Bank of England Governor Mervyn King said change is needed.
"Everyone now understands that something went very wrong with the U.K. banking industry," he said June 29. "From excessive levels of compensation, to shoddy treatment of customers, to a deceitful manipulation of one of the most important interest rates, we can see that we need a real change in the culture of the industry."
"In New York they have attorneys general who are dead keen on prosecuting people," said Paul Moore, who was fired from his job as head of risk for HBOS Plc for warning the bank's bosses that its growth plans could threaten its stability. HBOS almost collapsed in 2008 before it was bought by Lloyds.
"We never prosecute" in London, Moore said. "You can be a rioter and steal a water bottle and get put in prison, but if you are a director of a company that systematically mis-sells payment-protection insurance to people you can monetize it."
Ranking at risk
The latest revelations may influence the U.K.'s ranking in the Corruption Perceptions Index, according to Chandu Krishnan, executive director at the U.K. arm of Transparency International, which produces the measure. The U.K. was the world's 16th least corrupt nation in 2011, behind New Zealand at No. 1 and ahead of the U.S. at No. 22.

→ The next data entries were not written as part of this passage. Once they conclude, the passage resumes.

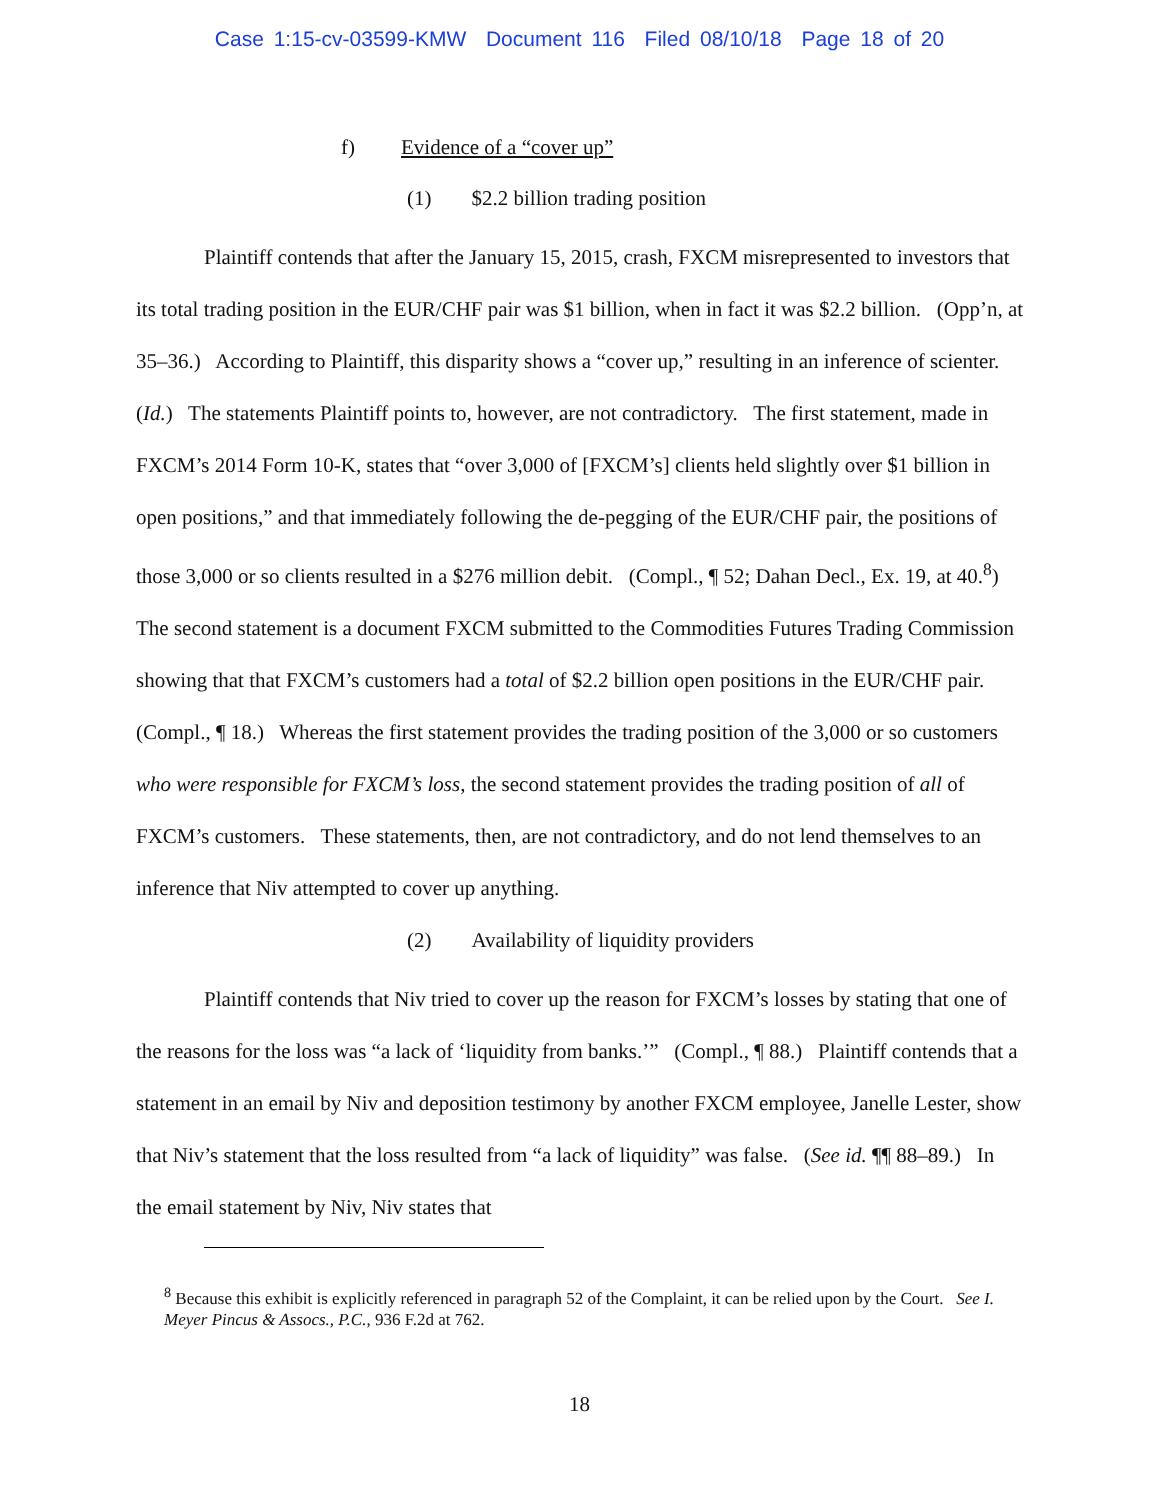Case 1:15-cv-03599-KMW Document 116 Filed 08/10/18 Page 18 of 20
f) Evidence of a “cover up”
(1) $2.2 billion trading position
Plaintiff contends that after the January 15, 2015, crash, FXCM misrepresented to investors that its total trading position in the EUR/CHF pair was $1 billion, when in fact it was $2.2 billion. (Opp’n, at 35–36.) According to Plaintiff, this disparity shows a “cover up,” resulting in an inference of scienter. (Id.) The statements Plaintiff points to, however, are not contradictory. The first statement, made in FXCM’s 2014 Form 10-K, states that “over 3,000 of [FXCM’s] clients held slightly over $1 billion in open positions,” and that immediately following the de-pegging of the EUR/CHF pair, the positions of those 3,000 or so clients resulted in a $276 million debit. (Compl., ¶ 52; Dahan Decl., Ex. 19, at 40.<sup>8</sup>) The second statement is a document FXCM submitted to the Commodities Futures Trading Commission showing that that FXCM’s customers had a total of $2.2 billion open positions in the EUR/CHF pair. (Compl., ¶ 18.) Whereas the first statement provides the trading position of the 3,000 or so customers who were responsible for FXCM’s loss, the second statement provides the trading position of all of FXCM’s customers. These statements, then, are not contradictory, and do not lend themselves to an inference that Niv attempted to cover up anything.
(2) Availability of liquidity providers
Plaintiff contends that Niv tried to cover up the reason for FXCM’s losses by stating that one of the reasons for the loss was “a lack of ‘liquidity from banks.’” (Compl., ¶ 88.) Plaintiff contends that a statement in an email by Niv and deposition testimony by another FXCM employee, Janelle Lester, show that Niv’s statement that the loss resulted from “a lack of liquidity” was false. (See id. ¶¶ 88–89.) In the email statement by Niv, Niv states that
<sup>8</sup> Because this exhibit is explicitly referenced in paragraph 52 of the Complaint, it can be relied upon by the Court. See I. Meyer Pincus & Assocs., P.C., 936 F.2d at 762.
18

"It seems we haven't learned enough from the problems in 2007 and 2008," he said. "It's hurting London's reputation as a financial center."
The scandals haven't yet affected London's ranking as the world's top financial center ahead of New York, according to Mark Yeandle, senior consultant at Z/Yen Group, which compiles the list.
"The events could easily have taken place elsewhere and New York has not been free of scandal itself," he said. "What could affect the perception of London's competitiveness is how the regulators and legal authorities here deal with the guilty parties."
Banks based in the city, which is hosting the Olympic Games this month, have fired 10,000 workers this year, almost half of the global total, according to data compiled by Bloomberg. U.K. banks cut almost a third of the 200,000 employees who lost their jobs last year.
"There's a mood of significant introspection," said Michael Kirkwood, 65, a board member of U.K. Financial Investments, which oversees the government's stake in RBS and Lloyds and is former U.K. chairman of Citigroup.
"People no longer hold their head up high when they have to say they are a banker."